Thomas Girtin was born on February 18, 1775 in Southwark London and was British artist who at the turn of the 19th century firmly established the aesthetic autonomy of watercolour as an art by employing its transparent washes to evoke a new sense of atmospheric space. Behind Thomas Gainsborough, William Turner and John Constable he is the least remembered of the four but he is just as important in the artistic landscape of painters from the late 18th early 19th century.Born the son of a well-to-do brushmaker of Huguenot descent,his father died while Thomas was a child, his mother then married a Mr Vaughan, a pattern-draughtsman. While still boys, Girtin and his friend J.M.W. Turner were employed to wash in skies for architectural drawings and in colouring prints for a printseller. Girtin had learnt drawing as a boy (attending classes with Thomas Malton), and was apprenticed to Edward Dayes (1763–1804), a topographical water-colourist.He is believed to have served out his seven-year term, although there are unconfirmed reports of clashes between master and apprentice, and even that Dayes had Girtin imprisoned as a refractory apprentice.
Girtin made copies and sketches from the works of a number of artists, and in 1794 he began to exhibit at the Royal Academy.
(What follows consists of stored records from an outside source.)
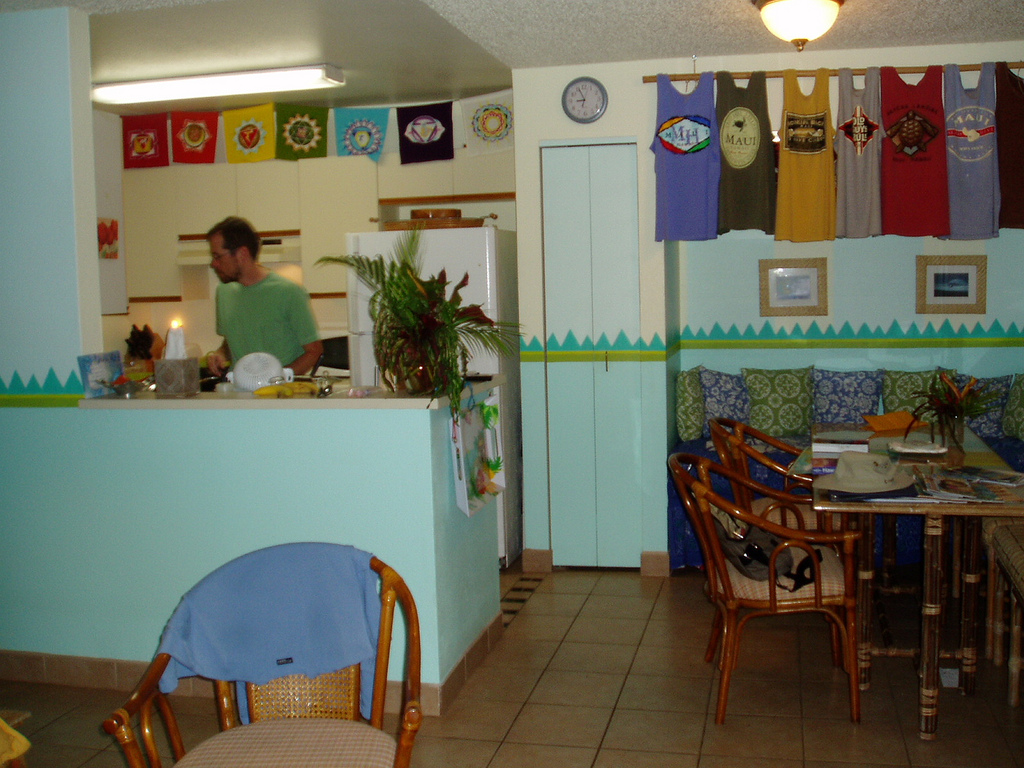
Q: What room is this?
A: It is a kitchen.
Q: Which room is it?
A: It is a kitchen.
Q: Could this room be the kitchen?
A: Yes, it is the kitchen.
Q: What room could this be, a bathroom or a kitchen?
A: It is a kitchen.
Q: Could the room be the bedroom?
A: No, it is the kitchen.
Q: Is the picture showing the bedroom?
A: No, the picture is showing the kitchen.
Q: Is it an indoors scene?
A: Yes, it is indoors.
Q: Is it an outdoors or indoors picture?
A: It is indoors.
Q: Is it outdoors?
A: No, it is indoors.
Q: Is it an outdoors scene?
A: No, it is indoors.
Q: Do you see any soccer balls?
A: No, there are no soccer balls.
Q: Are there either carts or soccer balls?
A: No, there are no soccer balls or carts.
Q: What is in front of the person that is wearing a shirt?
A: The counter is in front of the man.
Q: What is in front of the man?
A: The counter is in front of the man.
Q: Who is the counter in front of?
A: The counter is in front of the man.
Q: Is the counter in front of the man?
A: Yes, the counter is in front of the man.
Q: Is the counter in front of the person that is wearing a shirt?
A: Yes, the counter is in front of the man.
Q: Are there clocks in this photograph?
A: Yes, there is a clock.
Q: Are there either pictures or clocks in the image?
A: Yes, there is a clock.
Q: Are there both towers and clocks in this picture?
A: No, there is a clock but no towers.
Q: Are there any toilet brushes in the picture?
A: No, there are no toilet brushes.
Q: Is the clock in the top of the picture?
A: Yes, the clock is in the top of the image.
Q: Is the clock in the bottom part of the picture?
A: No, the clock is in the top of the image.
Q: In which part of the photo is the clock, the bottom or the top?
A: The clock is in the top of the image.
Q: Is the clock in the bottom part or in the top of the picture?
A: The clock is in the top of the image.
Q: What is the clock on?
A: The clock is on the wall.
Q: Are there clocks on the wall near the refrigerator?
A: Yes, there is a clock on the wall.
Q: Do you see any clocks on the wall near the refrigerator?
A: Yes, there is a clock on the wall.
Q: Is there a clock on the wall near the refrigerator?
A: Yes, there is a clock on the wall.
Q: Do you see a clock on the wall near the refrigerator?
A: Yes, there is a clock on the wall.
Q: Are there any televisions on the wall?
A: No, there is a clock on the wall.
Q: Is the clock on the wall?
A: Yes, the clock is on the wall.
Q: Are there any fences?
A: No, there are no fences.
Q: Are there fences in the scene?
A: No, there are no fences.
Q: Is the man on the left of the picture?
A: Yes, the man is on the left of the image.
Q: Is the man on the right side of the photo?
A: No, the man is on the left of the image.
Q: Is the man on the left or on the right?
A: The man is on the left of the image.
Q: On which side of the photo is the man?
A: The man is on the left of the image.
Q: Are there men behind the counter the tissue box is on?
A: Yes, there is a man behind the counter.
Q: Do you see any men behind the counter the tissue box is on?
A: Yes, there is a man behind the counter.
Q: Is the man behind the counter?
A: Yes, the man is behind the counter.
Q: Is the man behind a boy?
A: No, the man is behind the counter.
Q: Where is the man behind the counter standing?
A: The man is standing in the kitchen.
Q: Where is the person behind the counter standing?
A: The man is standing in the kitchen.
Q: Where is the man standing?
A: The man is standing in the kitchen.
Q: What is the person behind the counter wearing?
A: The man is wearing a shirt.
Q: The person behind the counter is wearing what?
A: The man is wearing a shirt.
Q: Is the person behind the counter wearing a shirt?
A: Yes, the man is wearing a shirt.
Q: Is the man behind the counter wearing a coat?
A: No, the man is wearing a shirt.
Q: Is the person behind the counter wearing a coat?
A: No, the man is wearing a shirt.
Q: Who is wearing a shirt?
A: The man is wearing a shirt.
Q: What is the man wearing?
A: The man is wearing a shirt.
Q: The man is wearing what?
A: The man is wearing a shirt.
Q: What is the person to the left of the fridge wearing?
A: The man is wearing a shirt.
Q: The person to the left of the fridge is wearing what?
A: The man is wearing a shirt.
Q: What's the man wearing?
A: The man is wearing a shirt.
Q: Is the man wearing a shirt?
A: Yes, the man is wearing a shirt.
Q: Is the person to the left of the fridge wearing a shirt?
A: Yes, the man is wearing a shirt.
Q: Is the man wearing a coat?
A: No, the man is wearing a shirt.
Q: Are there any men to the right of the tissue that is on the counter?
A: Yes, there is a man to the right of the tissue.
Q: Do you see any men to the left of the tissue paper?
A: No, the man is to the right of the tissue paper.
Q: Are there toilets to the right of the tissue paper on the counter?
A: No, there is a man to the right of the tissue.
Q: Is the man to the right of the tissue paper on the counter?
A: Yes, the man is to the right of the tissue paper.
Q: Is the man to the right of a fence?
A: No, the man is to the right of the tissue paper.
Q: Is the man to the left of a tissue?
A: No, the man is to the right of a tissue.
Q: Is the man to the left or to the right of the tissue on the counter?
A: The man is to the right of the tissue.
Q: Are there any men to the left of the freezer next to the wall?
A: Yes, there is a man to the left of the refrigerator.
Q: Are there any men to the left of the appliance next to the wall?
A: Yes, there is a man to the left of the refrigerator.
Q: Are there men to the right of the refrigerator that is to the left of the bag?
A: No, the man is to the left of the fridge.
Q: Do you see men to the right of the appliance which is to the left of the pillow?
A: No, the man is to the left of the fridge.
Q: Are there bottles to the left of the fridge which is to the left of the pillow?
A: No, there is a man to the left of the fridge.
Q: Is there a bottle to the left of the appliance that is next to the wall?
A: No, there is a man to the left of the fridge.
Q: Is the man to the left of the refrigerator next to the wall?
A: Yes, the man is to the left of the freezer.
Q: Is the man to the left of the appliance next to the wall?
A: Yes, the man is to the left of the freezer.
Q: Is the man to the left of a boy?
A: No, the man is to the left of the freezer.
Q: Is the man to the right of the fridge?
A: No, the man is to the left of the fridge.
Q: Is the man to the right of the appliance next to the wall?
A: No, the man is to the left of the fridge.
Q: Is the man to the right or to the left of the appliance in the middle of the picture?
A: The man is to the left of the fridge.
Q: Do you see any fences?
A: No, there are no fences.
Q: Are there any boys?
A: No, there are no boys.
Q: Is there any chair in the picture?
A: Yes, there is a chair.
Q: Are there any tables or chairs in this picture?
A: Yes, there is a chair.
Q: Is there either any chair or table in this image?
A: Yes, there is a chair.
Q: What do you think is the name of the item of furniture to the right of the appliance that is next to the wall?
A: The piece of furniture is a chair.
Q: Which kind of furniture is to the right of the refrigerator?
A: The piece of furniture is a chair.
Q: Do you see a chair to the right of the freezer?
A: Yes, there is a chair to the right of the freezer.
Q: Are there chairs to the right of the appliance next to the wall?
A: Yes, there is a chair to the right of the freezer.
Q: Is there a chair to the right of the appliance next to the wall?
A: Yes, there is a chair to the right of the freezer.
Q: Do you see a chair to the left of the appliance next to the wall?
A: No, the chair is to the right of the fridge.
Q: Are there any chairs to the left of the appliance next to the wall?
A: No, the chair is to the right of the fridge.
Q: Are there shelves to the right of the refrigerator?
A: No, there is a chair to the right of the refrigerator.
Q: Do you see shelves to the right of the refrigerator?
A: No, there is a chair to the right of the refrigerator.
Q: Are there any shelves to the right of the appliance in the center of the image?
A: No, there is a chair to the right of the refrigerator.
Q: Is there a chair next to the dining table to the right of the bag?
A: Yes, there is a chair next to the dining table.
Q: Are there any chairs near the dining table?
A: Yes, there is a chair near the dining table.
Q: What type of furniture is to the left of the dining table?
A: The piece of furniture is a chair.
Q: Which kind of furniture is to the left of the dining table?
A: The piece of furniture is a chair.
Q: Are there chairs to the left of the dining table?
A: Yes, there is a chair to the left of the dining table.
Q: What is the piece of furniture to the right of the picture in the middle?
A: The piece of furniture is a chair.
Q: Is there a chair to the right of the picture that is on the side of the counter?
A: Yes, there is a chair to the right of the picture.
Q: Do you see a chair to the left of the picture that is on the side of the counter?
A: No, the chair is to the right of the picture.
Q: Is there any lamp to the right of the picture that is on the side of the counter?
A: No, there is a chair to the right of the picture.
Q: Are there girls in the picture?
A: No, there are no girls.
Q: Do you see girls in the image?
A: No, there are no girls.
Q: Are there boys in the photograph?
A: No, there are no boys.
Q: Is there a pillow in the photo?
A: Yes, there is a pillow.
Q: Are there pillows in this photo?
A: Yes, there is a pillow.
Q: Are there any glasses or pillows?
A: Yes, there is a pillow.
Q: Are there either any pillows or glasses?
A: Yes, there is a pillow.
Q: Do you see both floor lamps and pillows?
A: No, there is a pillow but no floor lamps.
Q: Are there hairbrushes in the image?
A: No, there are no hairbrushes.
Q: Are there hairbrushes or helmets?
A: No, there are no hairbrushes or helmets.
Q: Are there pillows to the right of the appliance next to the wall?
A: Yes, there is a pillow to the right of the freezer.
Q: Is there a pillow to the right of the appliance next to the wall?
A: Yes, there is a pillow to the right of the freezer.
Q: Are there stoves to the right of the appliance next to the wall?
A: No, there is a pillow to the right of the refrigerator.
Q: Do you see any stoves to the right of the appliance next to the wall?
A: No, there is a pillow to the right of the refrigerator.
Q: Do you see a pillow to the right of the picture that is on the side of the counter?
A: Yes, there is a pillow to the right of the picture.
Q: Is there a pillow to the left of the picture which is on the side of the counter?
A: No, the pillow is to the right of the picture.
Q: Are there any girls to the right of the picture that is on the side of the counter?
A: No, there is a pillow to the right of the picture.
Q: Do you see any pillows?
A: Yes, there is a pillow.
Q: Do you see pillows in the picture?
A: Yes, there is a pillow.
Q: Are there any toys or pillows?
A: Yes, there is a pillow.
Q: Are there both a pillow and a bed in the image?
A: No, there is a pillow but no beds.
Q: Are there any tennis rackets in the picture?
A: No, there are no tennis rackets.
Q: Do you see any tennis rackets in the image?
A: No, there are no tennis rackets.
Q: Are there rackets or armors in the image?
A: No, there are no rackets or armors.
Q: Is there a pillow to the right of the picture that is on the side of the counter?
A: Yes, there is a pillow to the right of the picture.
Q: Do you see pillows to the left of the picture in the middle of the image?
A: No, the pillow is to the right of the picture.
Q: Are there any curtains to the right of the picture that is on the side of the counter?
A: No, there is a pillow to the right of the picture.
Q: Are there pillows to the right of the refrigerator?
A: Yes, there is a pillow to the right of the refrigerator.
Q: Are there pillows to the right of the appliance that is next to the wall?
A: Yes, there is a pillow to the right of the refrigerator.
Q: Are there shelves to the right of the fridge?
A: No, there is a pillow to the right of the fridge.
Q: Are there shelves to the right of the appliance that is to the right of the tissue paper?
A: No, there is a pillow to the right of the fridge.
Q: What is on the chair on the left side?
A: The shirt is on the chair.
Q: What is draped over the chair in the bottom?
A: The shirt is draped over the chair.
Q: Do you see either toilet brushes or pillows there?
A: Yes, there is a pillow.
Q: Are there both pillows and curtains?
A: No, there is a pillow but no curtains.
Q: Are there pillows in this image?
A: Yes, there is a pillow.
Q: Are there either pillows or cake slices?
A: Yes, there is a pillow.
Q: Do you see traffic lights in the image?
A: No, there are no traffic lights.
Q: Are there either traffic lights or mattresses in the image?
A: No, there are no traffic lights or mattresses.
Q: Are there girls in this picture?
A: No, there are no girls.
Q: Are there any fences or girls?
A: No, there are no girls or fences.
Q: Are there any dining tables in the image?
A: Yes, there is a dining table.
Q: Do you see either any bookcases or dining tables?
A: Yes, there is a dining table.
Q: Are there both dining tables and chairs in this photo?
A: Yes, there are both a dining table and a chair.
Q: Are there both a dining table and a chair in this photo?
A: Yes, there are both a dining table and a chair.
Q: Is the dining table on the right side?
A: Yes, the dining table is on the right of the image.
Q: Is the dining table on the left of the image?
A: No, the dining table is on the right of the image.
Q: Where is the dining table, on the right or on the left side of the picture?
A: The dining table is on the right of the image.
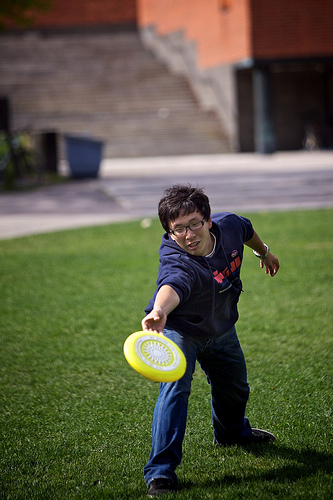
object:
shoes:
[147, 478, 174, 498]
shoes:
[212, 428, 277, 443]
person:
[130, 176, 281, 494]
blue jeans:
[209, 348, 248, 439]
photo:
[0, 36, 331, 500]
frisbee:
[57, 300, 197, 400]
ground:
[0, 188, 331, 499]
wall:
[137, 0, 255, 61]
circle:
[120, 328, 187, 382]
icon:
[244, 131, 296, 209]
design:
[136, 332, 181, 373]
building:
[130, 4, 320, 152]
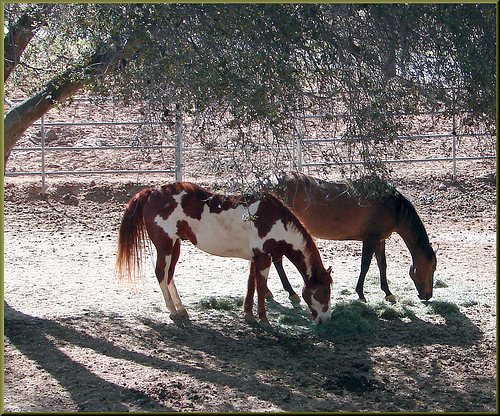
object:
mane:
[282, 195, 325, 275]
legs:
[254, 254, 274, 328]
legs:
[151, 256, 178, 320]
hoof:
[256, 311, 276, 331]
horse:
[113, 177, 337, 327]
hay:
[310, 323, 339, 339]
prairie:
[0, 176, 499, 413]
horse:
[102, 174, 458, 327]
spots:
[176, 190, 215, 221]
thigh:
[135, 188, 188, 326]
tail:
[116, 178, 152, 281]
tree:
[2, 9, 497, 172]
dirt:
[419, 179, 474, 207]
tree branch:
[51, 2, 176, 167]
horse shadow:
[166, 320, 375, 397]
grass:
[296, 326, 491, 376]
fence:
[4, 84, 498, 188]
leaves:
[17, 5, 487, 166]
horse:
[113, 166, 459, 334]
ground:
[2, 174, 492, 352]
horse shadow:
[330, 287, 479, 357]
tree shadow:
[4, 296, 402, 414]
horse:
[253, 169, 438, 319]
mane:
[393, 191, 446, 264]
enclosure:
[49, 106, 189, 178]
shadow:
[34, 338, 481, 410]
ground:
[195, 336, 320, 394]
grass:
[112, 328, 426, 366]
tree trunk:
[0, 78, 61, 170]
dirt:
[89, 153, 144, 170]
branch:
[358, 44, 435, 100]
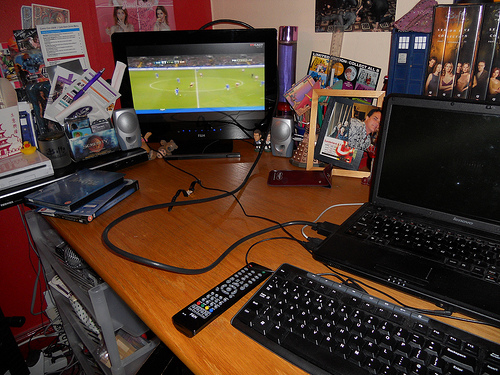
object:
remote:
[172, 262, 272, 339]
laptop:
[315, 97, 499, 324]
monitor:
[111, 28, 278, 140]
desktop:
[41, 138, 500, 374]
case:
[267, 164, 333, 188]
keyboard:
[233, 263, 499, 375]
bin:
[25, 214, 160, 374]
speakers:
[271, 117, 293, 157]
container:
[0, 77, 24, 161]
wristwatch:
[167, 180, 200, 211]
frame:
[307, 89, 387, 178]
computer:
[111, 28, 277, 140]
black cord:
[102, 121, 315, 275]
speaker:
[113, 108, 142, 150]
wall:
[0, 1, 212, 79]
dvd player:
[0, 151, 55, 188]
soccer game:
[129, 45, 266, 112]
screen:
[378, 104, 500, 226]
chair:
[0, 315, 27, 375]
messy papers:
[34, 23, 91, 72]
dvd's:
[26, 170, 124, 213]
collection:
[422, 0, 500, 102]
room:
[0, 0, 500, 375]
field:
[129, 66, 265, 115]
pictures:
[312, 95, 378, 172]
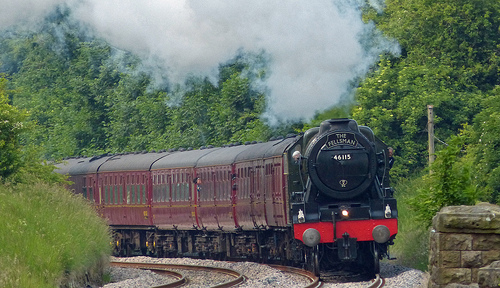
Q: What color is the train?
A: Red and black.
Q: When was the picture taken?
A: Daytime.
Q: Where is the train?
A: On the tracks.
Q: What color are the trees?
A: Green.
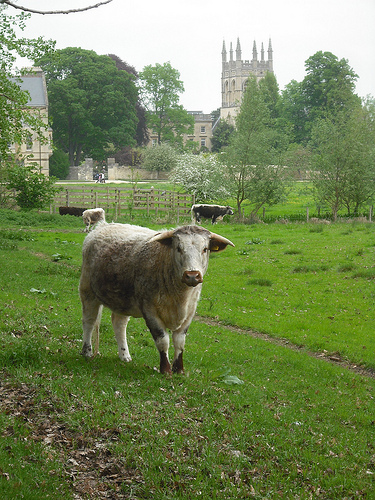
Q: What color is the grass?
A: Green.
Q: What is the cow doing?
A: Standing.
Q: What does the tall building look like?
A: A castle.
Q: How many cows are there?
A: 3.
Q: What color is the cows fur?
A: Dirty white.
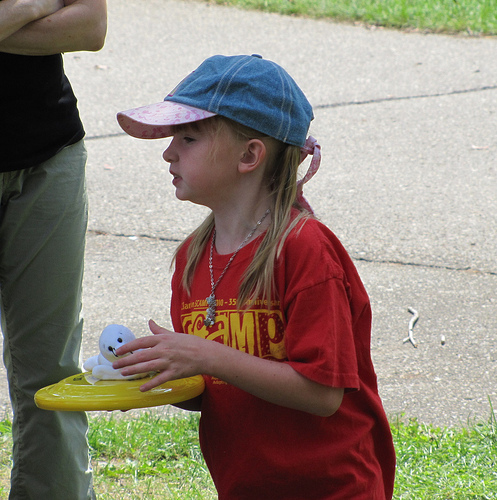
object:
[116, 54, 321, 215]
cap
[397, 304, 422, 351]
twig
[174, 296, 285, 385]
letters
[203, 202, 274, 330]
necklace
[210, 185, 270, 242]
girl's neck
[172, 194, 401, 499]
red shirt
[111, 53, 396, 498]
girl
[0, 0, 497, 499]
ground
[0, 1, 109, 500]
adult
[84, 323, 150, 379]
stuffed toy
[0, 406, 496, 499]
grass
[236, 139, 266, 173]
ear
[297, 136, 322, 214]
strap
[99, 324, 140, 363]
face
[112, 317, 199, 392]
hands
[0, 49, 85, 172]
shirt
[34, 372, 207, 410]
frisbee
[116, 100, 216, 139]
rim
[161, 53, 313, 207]
head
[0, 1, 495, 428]
road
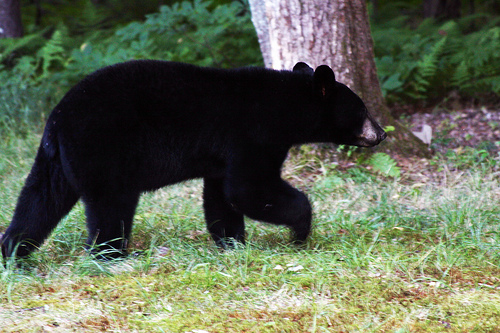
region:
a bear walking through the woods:
[17, 19, 461, 301]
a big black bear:
[26, 39, 394, 268]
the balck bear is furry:
[5, 42, 402, 279]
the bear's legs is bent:
[181, 161, 339, 260]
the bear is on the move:
[9, 84, 361, 261]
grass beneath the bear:
[20, 178, 460, 331]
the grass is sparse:
[43, 249, 459, 321]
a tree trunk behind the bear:
[247, 5, 420, 168]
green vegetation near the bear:
[10, 7, 250, 75]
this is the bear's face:
[272, 62, 389, 156]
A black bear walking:
[0, 60, 386, 262]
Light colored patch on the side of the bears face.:
[360, 117, 378, 143]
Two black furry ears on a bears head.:
[292, 62, 334, 81]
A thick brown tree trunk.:
[248, 2, 433, 156]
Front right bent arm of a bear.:
[227, 142, 314, 245]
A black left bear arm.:
[201, 170, 248, 252]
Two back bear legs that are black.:
[1, 122, 139, 263]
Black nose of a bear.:
[378, 129, 389, 142]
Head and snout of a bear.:
[313, 72, 387, 148]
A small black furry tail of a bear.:
[43, 117, 59, 157]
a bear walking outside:
[19, 45, 390, 318]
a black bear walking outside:
[43, 28, 467, 326]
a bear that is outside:
[8, 15, 460, 326]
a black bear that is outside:
[3, 25, 430, 330]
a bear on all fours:
[64, 41, 479, 327]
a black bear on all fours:
[47, 30, 417, 323]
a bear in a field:
[33, 31, 403, 332]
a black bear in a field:
[62, 33, 418, 308]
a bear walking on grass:
[61, 6, 499, 250]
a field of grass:
[214, 163, 470, 328]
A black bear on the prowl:
[25, 65, 387, 250]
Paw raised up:
[295, 202, 309, 236]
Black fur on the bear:
[149, 112, 241, 157]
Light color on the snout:
[365, 124, 372, 139]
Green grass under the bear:
[376, 211, 424, 226]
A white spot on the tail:
[45, 142, 49, 146]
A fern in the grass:
[373, 156, 391, 169]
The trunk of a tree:
[282, 8, 354, 56]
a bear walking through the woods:
[3, 55, 383, 255]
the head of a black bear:
[292, 55, 382, 145]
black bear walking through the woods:
[1, 60, 386, 263]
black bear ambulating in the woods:
[0, 60, 383, 265]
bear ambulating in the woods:
[0, 60, 380, 255]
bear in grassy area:
[2, 56, 387, 266]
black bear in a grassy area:
[3, 55, 385, 266]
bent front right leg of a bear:
[223, 158, 315, 243]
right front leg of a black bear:
[225, 158, 311, 246]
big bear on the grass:
[40, 48, 391, 280]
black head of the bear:
[301, 50, 381, 157]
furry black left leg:
[205, 179, 245, 249]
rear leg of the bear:
[15, 140, 129, 254]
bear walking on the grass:
[43, 49, 359, 257]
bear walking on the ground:
[189, 55, 351, 234]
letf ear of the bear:
[292, 58, 304, 73]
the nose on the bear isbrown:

He went on numerous sketching tours, chiefly in the north of England, and founded a sketching club for young artists. During 1801–02 he visited Paris and produced a series of etchings of that city. His gigantic panorama of London, the Eidometropolis, was exhibited in 1802, shortly before his premature death.
Girtin’s earlier landscapes are in the 18th-century topographical manner, but in his last years he evolved a bold, spacious, and Romantic style—in spirit akin to the contemporary poetry of William Wordsworth—that greatly influenced English landscape painting. Girtin’s increasing power and consummate mastery of the art of watercolour are evident in such late works as The White House, Chelsea (1800).
The first intimation of Girtin’s true artistic stature occurs during the period 1796-1801, when the young artist made a series of sketching tours through the North and West of England. After making pencil studies on the spot, Girtin returned to his studio to lay in a series of washes, working across the drawing and progressing from light to dark. In the best of these, such as his view of Chalfont Lodge, Buckinghamshire, painted around 1800, the colours are fresh, clean and bright. Unfortunately, Girtin had a propensity for using colours made from vegetable dyes, so his blues, purples and yellows tended to fade when exposed to light.
Girtin died in his painting room on November 9th 1802 at the young age of 27 the cause was reported as asthma or “ossification of the heart.” Girtin left behind a body of work that has made him one of the best-loved artists of the British school.